Getting Started

Prerequisites

Java

ShinyProxy is written using mature and robust Java technology, therefore you will need a Java 17 runtime environment to run ShinyProxy. We recommend the use of OpenJDK, using the packages of your Linux distribution, Eclipse Temurin (Adoptium), Zulu or Amazon Corretto.

To check whether your version of Java is at least version 17, run:

java -version

which should display something along:

openjdk 17.0.10 2024-01-16
OpenJDK Runtime Environment (build 17.0.10+7)
OpenJDK 64-Bit Server VM (build 17.0.10+7, mixed mode)

Docker

Installation

Every user of ShinyProxy will use its private Docker container when running a Shiny application. When running ShinyProxy you will therefore need to set up docker on your host. Docker has very complete installation instructions:

To check whether the docker daemon is up and running, use

sudo systemctl status docker

on GNU/Linux or the equivalent on your platform. This will display something along

● docker.service - Docker Application Container Engine
     Loaded: loaded (/lib/systemd/system/docker.service; enabled; vendor preset: enabled)
     Active: active (running) since Tue 2023-07-11 09:52:10 UTC; 3min 45s ago
...

If Docker is not running start it using:

sudo systemctl start docker
sudo systemctl enable docker

Access to Docker daemon

ShinyProxy needs to connect to the docker daemon to spin up the containers for the Shiny apps. The most secure way is to use a Unix socket. This requires that ShinyProxy has permission to the Unix socket (which is a special file). If your current user already has access to Docker socket, you can skip the following steps.

Create a new user for ShinyProxy:

sudo useradd --system \
  -m \
  --home-dir /home/shinyproxy \
  --shell /bin/bash \
  -G docker \
  shinyproxy

This command creates a shinyproxy user and add this user to the docker group, giving the user access to the Docker daemon.

Next open a shell using this user (make sure to run all following commands using this shell):

sudo -i -u shinyproxy

Download

ShinyProxy can be downloaded from our Download page or from Github.

Using wget you can download the file directly on a server:

wget https://shinyproxy.io/downloads/shinyproxy-3.1.1.jar

Running ShinyProxy

Pulling the demo image

In order to run ShinyProxy, you need… Shiny apps. In ShinyProxy such Shiny apps are typically shipped in docker containers and the openanalytics/shinyproxy-demo is a demo image that has been made available to start playing with Shiny Proxy.
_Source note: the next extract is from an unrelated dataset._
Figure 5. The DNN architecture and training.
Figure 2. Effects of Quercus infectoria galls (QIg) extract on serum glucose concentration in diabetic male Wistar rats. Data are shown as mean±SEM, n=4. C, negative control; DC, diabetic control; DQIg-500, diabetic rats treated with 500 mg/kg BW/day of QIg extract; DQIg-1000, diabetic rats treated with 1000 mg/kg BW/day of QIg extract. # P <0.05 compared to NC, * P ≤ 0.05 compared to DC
Once docker is installed on your system, you can pull (i.e. download) the docker image with the demo applications using

docker pull openanalytics/shinyproxy-demo

or the equivalent commands on your system. You can check whether you already have openanalytics/shinyproxy-demo on your system using

docker images | grep shinyproxy

which should display something along

openanalytics/shinyproxy-demo        latest              fce70ee5ba84        15 hours ago        787 MB

Note: since ShinyProxy 3.0.0, ShinyProxy automatically pulls the image when it is not yet available on the Docker host.

Running ShinyProxy

ShinyProxy can be run using the following command (as explained above make sure to run this in the shell that is using the shinyproxy user):

java -jar shinyproxy-3.1.1.jar

less than 10 seconds later, you can point your browser to http://localhost:8080 and use your Shiny apps! When not providing a custom configuration file, ShinyProxy uses a fallback configuration and allows to login using the following credentials:

  • username: jack and password: password
  • username: jeff and password: password

More advanced information on the usage and configuration of ShinyProxy is available on the Configuration page. Make sure to name the configuration file application.yml and create it in the same directory as the jar file.
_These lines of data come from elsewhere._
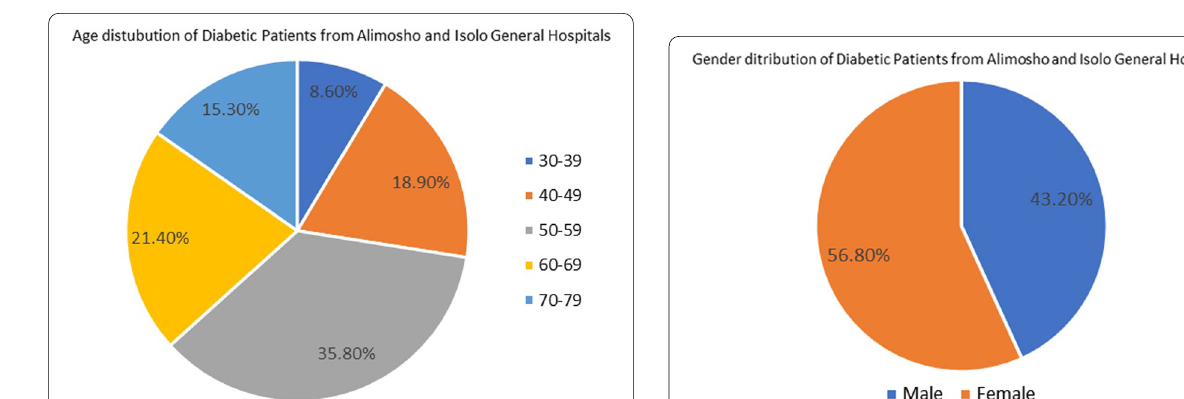
Fig. 1 Frequency of age distribution of diabetic patients in Alimosho and Isolo General Hospitals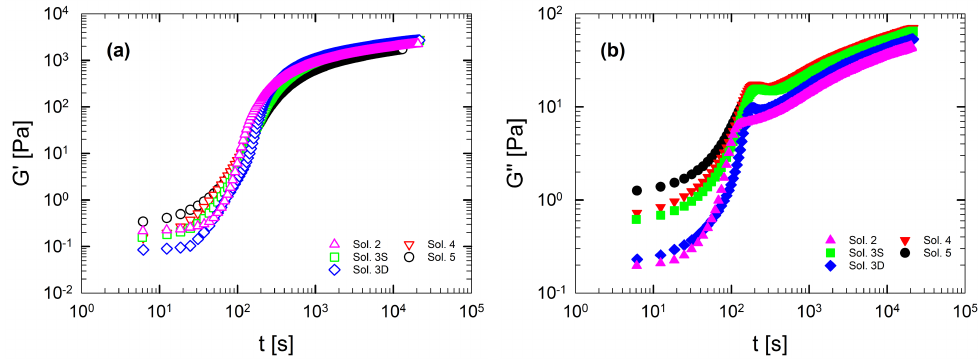
Figure 9. ( a ) Elastic and ( b ) viscous moduli as a function of time for the entire set of multi component gelatin solutions. The relative temperatures are Sol.2: 21 °C; Sol.3S: 24 °C; Sol.3D: 21 °C; Sol.4: 24 °C; Sol.5: 26 °C.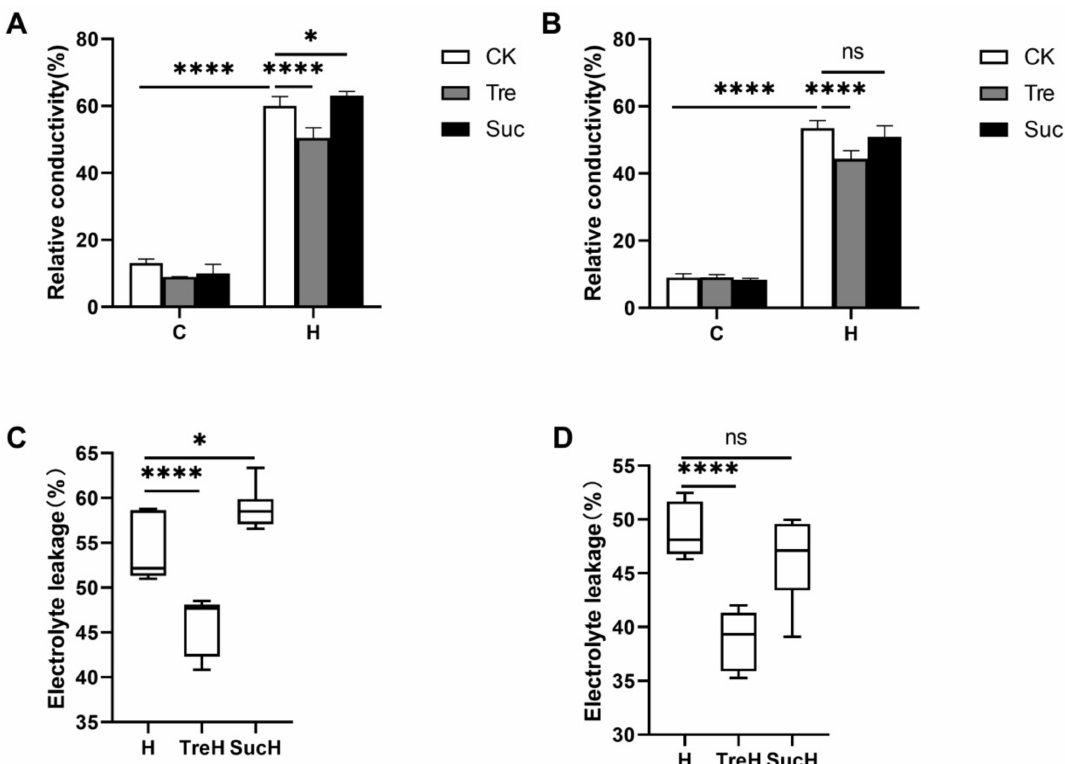
Figure 2. The relative electrical conductivity and electrolyte leakage of two varieties of wheat seedlings. ( A , B ) C—room temperature; H—high temperature; CK—control group; Tre—trehalose pretreatment group; Suc—sucrose pretreatment group; ( C , D ) H—high-temperature stress treatment for 24 h; TreH—trehalose pretreatment for 3 d followed by high temperature stress treatment for 24 h; SucH—sucrose pretreatment for 3 d followed by high temperature stress treatment for 24 h. ( A , C ) Yangmai 18. ( B , D ) Yannong 19. Values are the means ± SDs ( n = 3). * indicates a significant difference at 0.01 < p ≤ 0.05, **** indicates a significant difference at p ≤ 0.0001, ns indicates no statistical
See the deployment page page on how to create a production ready deployment for ShinyProxy.

Tips:

  • run the java command using the shinyproxy user (e.g. by starting a new shell)
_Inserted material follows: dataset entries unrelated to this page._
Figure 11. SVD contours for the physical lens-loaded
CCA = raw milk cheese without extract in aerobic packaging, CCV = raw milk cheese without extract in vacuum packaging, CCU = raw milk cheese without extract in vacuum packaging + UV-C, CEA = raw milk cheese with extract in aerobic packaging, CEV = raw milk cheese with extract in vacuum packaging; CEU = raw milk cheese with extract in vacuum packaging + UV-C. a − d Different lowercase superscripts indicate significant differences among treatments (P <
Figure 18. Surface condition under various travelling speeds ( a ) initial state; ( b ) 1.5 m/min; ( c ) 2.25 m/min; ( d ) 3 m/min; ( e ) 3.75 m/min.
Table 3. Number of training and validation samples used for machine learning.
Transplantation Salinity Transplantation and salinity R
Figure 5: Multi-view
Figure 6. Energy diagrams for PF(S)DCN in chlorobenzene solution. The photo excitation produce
  • run the java command in the same directory as the jar file

  • create the config file in the same directory as the jar file

  • make sure the jar file is owned by the shinyproxy user (otherwise you might get unable to access jar file), you can restore this by running:

    chown shinyproxy:shinyproxy shinyproxy-3.1.1.jar
    

    In addition, the shinyproxy user should have access to the directory containing the jar file.